Un uomo di origine albanese è stato arrestato a Faenza durante un servizio straordinario contro lo spaccio di droga. Trovato con dosi di cocaina già confezionate, è stato perquisito anche in casa: sequestrati circa 6.000 euro, un bilancino di precisione e un telefono. L’arresto è in attesa di processo per direttissima
Controlli mirati
Un uomo è stato arrestato nella serata di ieri, martedì 13 gennaio, a Faenza, al termine di un servizio straordinario messo in campo per contrastare lo spaccio di sostanze stupefacenti. L’operazione è scattata dopo una serie di accertamenti che da tempo tenevano l’uomo sotto osservazione. Si tratta di un pregiudicato di origine albanese, già noto alle forze dell’ordine, ritenuto attivo nella vendita al dettaglio di droga sul territorio.
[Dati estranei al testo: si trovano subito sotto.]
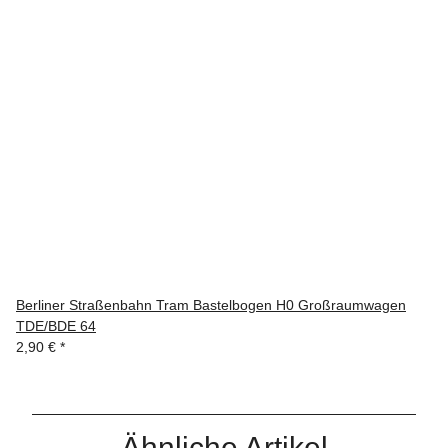
Berliner Straßenbahn Tram Bastelbogen H0 Großraumwagen
TDE/BDE 64
2,90 €
*
Ähnliche Artikel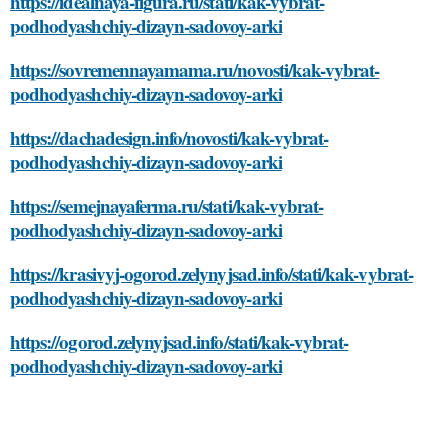
https://idealnaya-figura.ru/stati/kak-vybrat-
podhodyashchiy-dizayn-sadovoy-arki
https://sovremennayamama.ru/novosti/kak-vybrat-
podhodyashchiy-dizayn-sadovoy-arki
https://dachadesign.info/novosti/kak-vybrat-
podhodyashchiy-dizayn-sadovoy-arki
https://semejnayaferma.ru/stati/kak-vybrat-
podhodyashchiy-dizayn-sadovoy-arki
https://krasivyj-ogorod.zelynyjsad.info/stati/kak-vybrat-
podhodyashchiy-dizayn-sadovoy-arki
https://ogorod.zelynyjsad.info/stati/kak-vybrat-
podhodyashchiy-dizayn-sadovoy-arki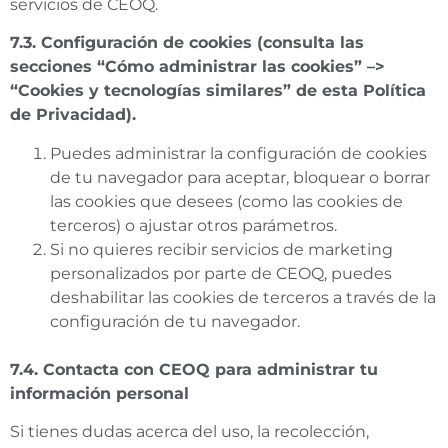
servicios de CEOQ.
7.3. Configuración de cookies (consulta las
secciones “Cómo administrar las cookies” –>
“Cookies y tecnologías similares” de esta Política
de Privacidad).
Puedes administrar la configuración de cookies
de tu navegador para aceptar, bloquear o borrar
las cookies que desees (como las cookies de
terceros) o ajustar otros parámetros.
Si no quieres recibir servicios de marketing
personalizados por parte de CEOQ, puedes
deshabilitar las cookies de terceros a través de la
configuración de tu navegador.
7.4. Contacta con CEOQ para administrar tu
información personal
Si tienes dudas acerca del uso, la recolección,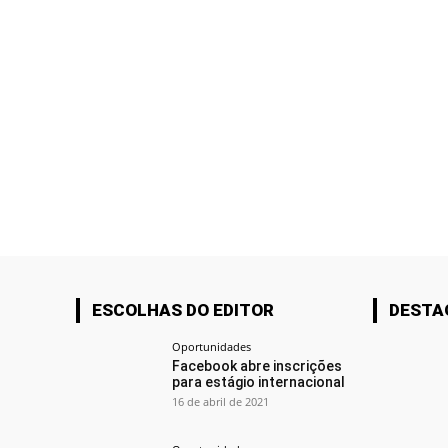
ESCOLHAS DO EDITOR
DESTA
Oportunidades
Facebook abre inscrições
para estágio internacional
16 de abril de 2021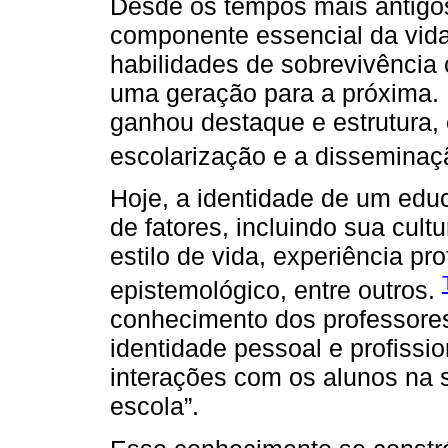
Desde os tempos mais antigo
componente essencial da vid
habilidades de sobrevivência
uma geração para a próxima. 
ganhou destaque e estrutura,
escolarização e a disseminaç
Hoje, a identidade de um edu
de fatores, incluindo sua cult
estilo de vida, experiência pr
epistemológico, entre outros.
conhecimento dos professores
identidade pessoal e profissi
interações com os alunos na s
escola”.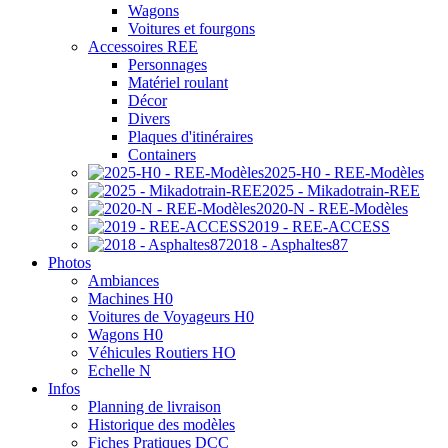
Wagons
Voitures et fourgons
Accessoires REE
Personnages
Matériel roulant
Décor
Divers
Plaques d'itinéraires
Containers
2025-H0 - REE-Modèles
2025 - Mikadotrain-REE
2020-N - REE-Modèles
2019 - REE-ACCESS
2018 - Asphaltes87
Photos
Ambiances
Machines H0
Voitures de Voyageurs H0
Wagons H0
Véhicules Routiers HO
Echelle N
Infos
Planning de livraison
Historique des modèles
Fiches Pratiques DCC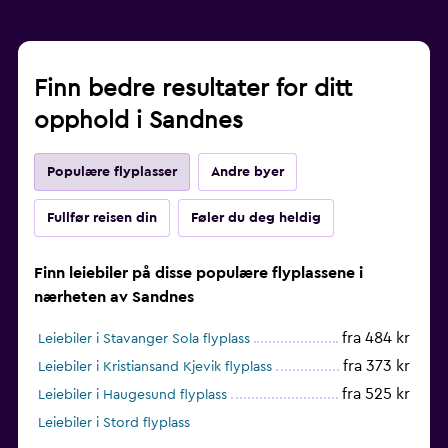
Finn bedre resultater for ditt
opphold i Sandnes
Populære flyplasser
Andre byer
Fullfør reisen din
Føler du deg heldig
Finn leiebiler på disse populære flyplassene i
nærheten av Sandnes
fra 484 kr
Leiebiler i Stavanger Sola flyplass
fra 373 kr
Leiebiler i Kristiansand Kjevik flyplass
fra 525 kr
Leiebiler i Haugesund flyplass
Leiebiler i Stord flyplass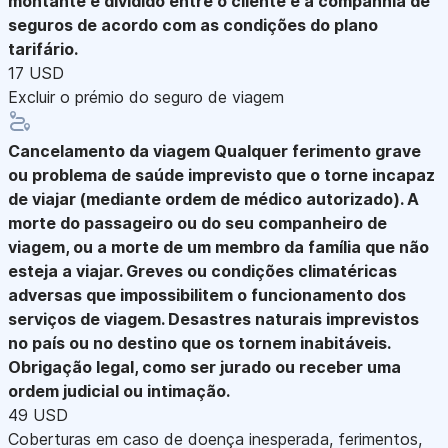
montante é dividido entre o cliente e a companhia de
seguros de acordo com as condições do plano
tarifário.
17 USD
Excluir o prémio do seguro de viagem
Cancelamento da viagem
Qualquer ferimento grave
ou problema de saúde imprevisto que o torne incapaz
de viajar (mediante ordem de médico autorizado). A
morte do passageiro ou do seu companheiro de
viagem, ou a morte de um membro da família que não
esteja a viajar. Greves ou condições climatéricas
adversas que impossibilitem o funcionamento dos
serviços de viagem. Desastres naturais imprevistos
no país ou no destino que os tornem inabitáveis.
Obrigação legal, como ser jurado ou receber uma
ordem judicial ou intimação.
49 USD
Coberturas em caso de doença inesperada, ferimentos,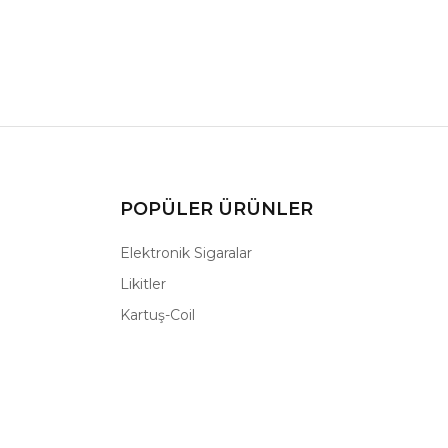
POPÜLER ÜRÜNLER
Elektronik Sigaralar
Likitler
Kartuş-Coil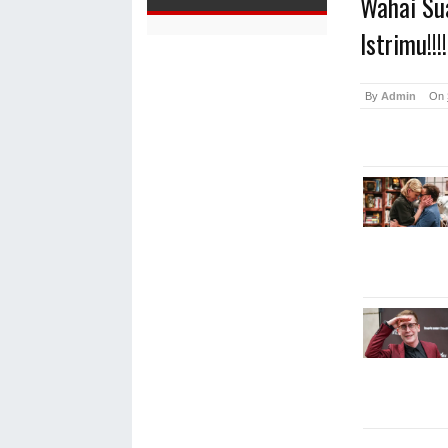
Wahai Su
Istrimu!!!!
By
Admin
On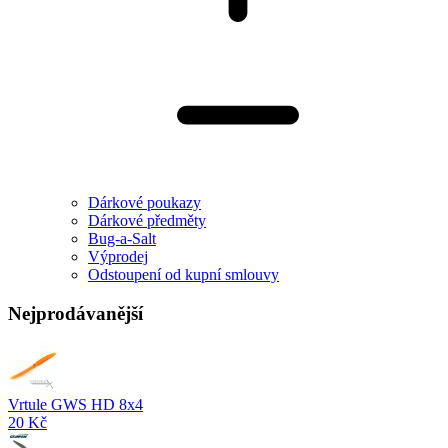
Dárkové poukazy
Dárkové předměty
Bug-a-Salt
Výprodej
Odstoupení od kupní smlouvy
Nejprodávanější
Vrtule GWS HD 8x4
20 Kč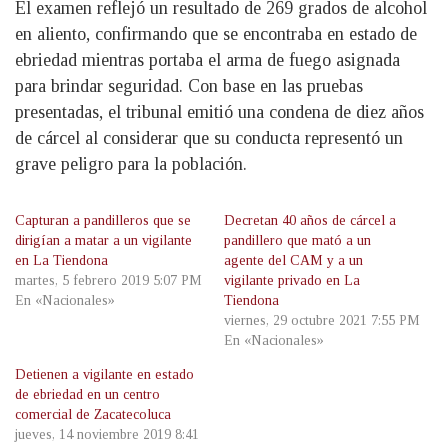
El examen reflejó un resultado de 269 grados de alcohol
en aliento, confirmando que se encontraba en estado de
ebriedad mientras portaba el arma de fuego asignada
para brindar seguridad. Con base en las pruebas
presentadas, el tribunal emitió una condena de diez años
de cárcel al considerar que su conducta representó un
grave peligro para la población.
Capturan a pandilleros que se
Decretan 40 años de cárcel a
dirigían a matar a un vigilante
pandillero que mató a un
en La Tiendona
agente del CAM y a un
martes, 5 febrero 2019 5:07 PM
vigilante privado en La
En «Nacionales»
Tiendona
viernes, 29 octubre 2021 7:55 PM
En «Nacionales»
Detienen a vigilante en estado
de ebriedad en un centro
comercial de Zacatecoluca
jueves, 14 noviembre 2019 8:41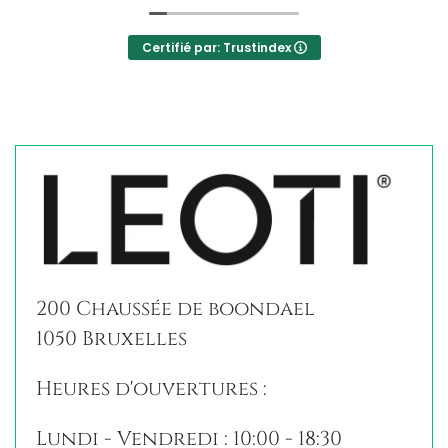
Certifié par: Trustindex
200 Chaussée de boondael
1050 Bruxelles
Heures d'ouvertures :
Lundi - Vendredi : 10:00 - 18:30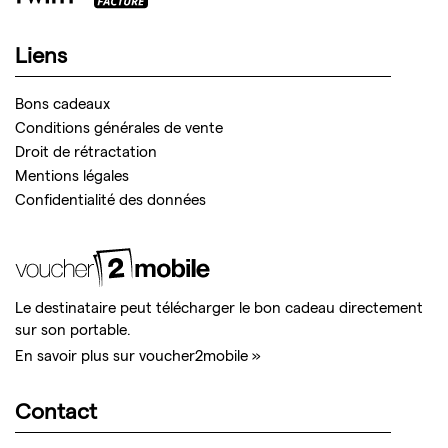
Liens
Bons cadeaux
Conditions générales de vente
Droit de rétractation
Mentions légales
Confidentialité des données
Le destinataire peut télécharger le bon cadeau directement
sur son portable.
En savoir plus sur voucher2mobile »
Contact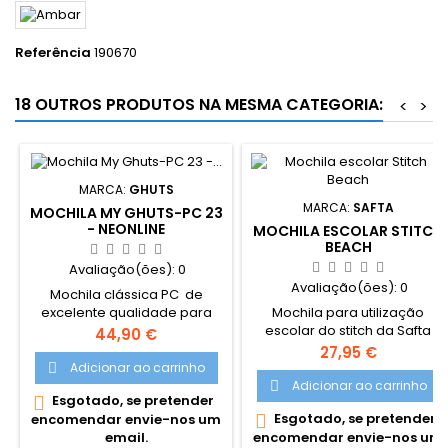
Referência
190670
18 OUTROS PRODUTOS NA MESMA CATEGORIA:
<
>
MARCA:
GHUTS
MARCA:
SAFTA
MOCHILA MY GHUTS-PC 23
- NEONLINE
MOCHILA ESCOLAR STITCH
BEACH
Avaliação(ões):
0
Avaliação(ões):
0
Mochila clássica PC de
Mochila para utilização
excelente qualidade para
escolar do stitch da Safta
utilização escolar, viagem ou
Preço
44,90 €
Com fecho de dupla
casual. Com compartimento
Preço
27,95 €
abertura na bolsa principal.
almofadado para
Adicionar ao carrinho

Segunda bolda frontal
computador portátil e bolsa
Adicionar ao carrinho

Esgotado, se pretender

menor. Com pega de mão.
lateral com elástico.
Esgotado, se pretender

encomendar envie-nos um
Alças e costas reforçadas e
Resistente para uso diário
encomendar envie-nos um
email.
almofadadas Dimensões:
intensivo com costas e asas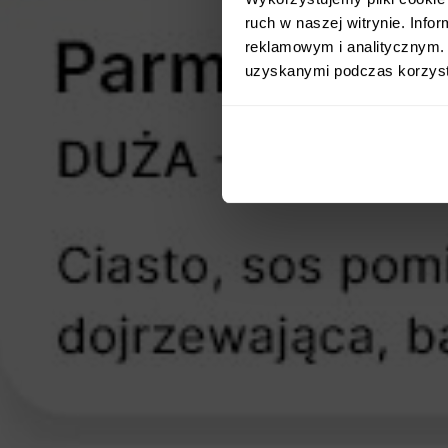
ruch w naszej witrynie. Inf
reklamowym i analitycznym. 
uzyskanymi podczas korzysta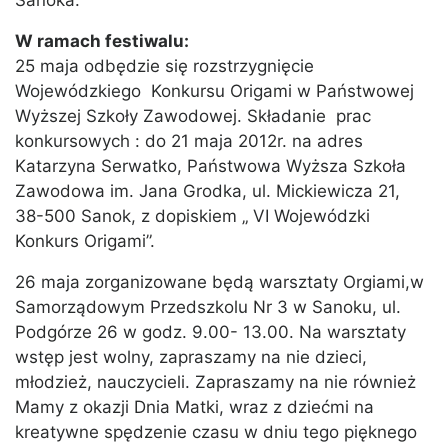
Sanoka.
W ramach festiwalu:
25 maja odbędzie się rozstrzygnięcie
Wojewódzkiego Konkursu Origami w Państwowej
Wyższej Szkoły Zawodowej. Składanie prac
konkursowych : do 21 maja 2012r. na adres
Katarzyna Serwatko, Państwowa Wyższa Szkoła
Zawodowa im. Jana Grodka, ul. Mickiewicza 21,
38-500 Sanok, z dopiskiem „ VI Wojewódzki
Konkurs Origami”.
26 maja zorganizowane będą warsztaty Orgiami,w
Samorządowym Przedszkolu Nr 3 w Sanoku, ul.
Podgórze 26 w godz. 9.00- 13.00. Na warsztaty
wstęp jest wolny, zapraszamy na nie dzieci,
młodzież, nauczycieli. Zapraszamy na nie również
Mamy z okazji Dnia Matki, wraz z dziećmi na
kreatywne spędzenie czasu w dniu tego pięknego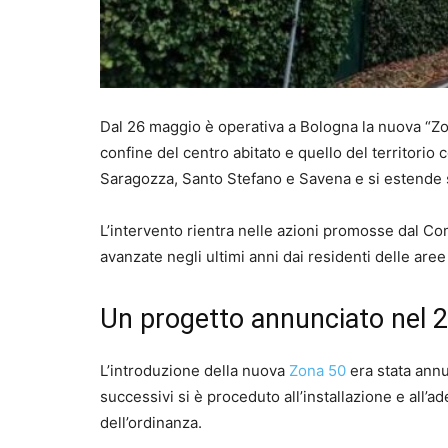
Dal 26 maggio è operativa a Bologna la nuova “Zon
confine del centro abitato e quello del territorio 
Saragozza, Santo Stefano e Savena e si estende su
L’intervento rientra nelle azioni promosse dal C
avanzate negli ultimi anni dai residenti delle aree 
Un progetto annunciato nel 
L’introduzione della nuova
Zona 50
era stata annu
successivi si è proceduto all’installazione e all’a
dell’ordinanza.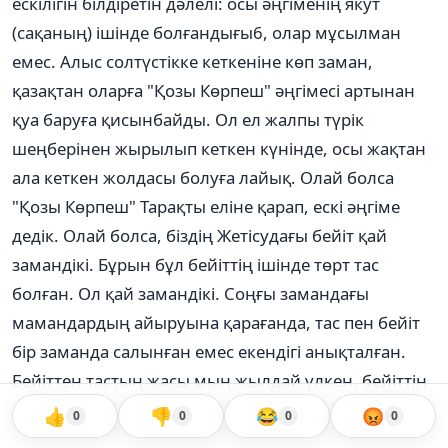
ескілігін білдіретін дәлелі: осы әңгіменің якут
(сақаның) ішінде болғандығы6, олар мұсылман
емес. Алыс солтүстікке кеткеніне көп заман,
қазақтан оларға "Қозы Көрпеш" әңгімесі артынан
қуа баруға қисынбайды. Ол ел жалпы түрік
шеңберінен жырылып кеткен күнінде, осы жақтан
ала кеткен жолдасы болуға лайық. Олай болса
"Қозы Көрпеш" Тарақты еліне қарап, ескі әңгіме
дедік. Олай болса, біздің Жетісудағы бейіт қай
замандікі. Бұрын бұл бейіттің ішінде төрт тас
болған. Ол қай замандікі. Соңғы замандағы
мамандардың айыруына қарағанда, тас пен бейіт
бір заманда салынған емес екендігі анықталған.
Бейіттен тастың жасы мың жылдай үлкен, бейіттің
өзінің жасы екі жүз, үш жүз жылдан әрі емес дейді.
👍
👎
😂
😡
0
0
0
0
Il fermo è avvenuto durante un controllo mirato: addosso all’uomo sono stati trovati diversi grammi di cocaina, già suddivisi in dosi e pronti per essere immessi sul mercato. Un riscontro che ha fatto immediatamente scattare ulteriori verifiche, rafforzando il quadro accusatorio a suo carico.
Perquisizione decisiva
Dopo il ritrovamento della droga, la perquisizione è stata estesa anche all’abitazione dell’uomo. All’interno sono stati rinvenuti e sequestrati quasi 6.000 euro in contanti, ritenuti provento dell’attività di spaccio, oltre a un bilancino di precisione e a un telefono cellulare utilizzato per mantenere i contatti con i clienti. Elementi considerati fondamentali per documentare l’organizzazione dell’attività illecita.
Al termine degli accertamenti, l’uomo è stato condotto in arresto e messo a disposizione dell’autorità giudiziaria, in attesa del processo per direttissima. L’operazione si inserisce in un più ampio piano di controlli volto a colpire lo spaccio di droga e a garantire maggiore sicurezza nelle aree urbane della città.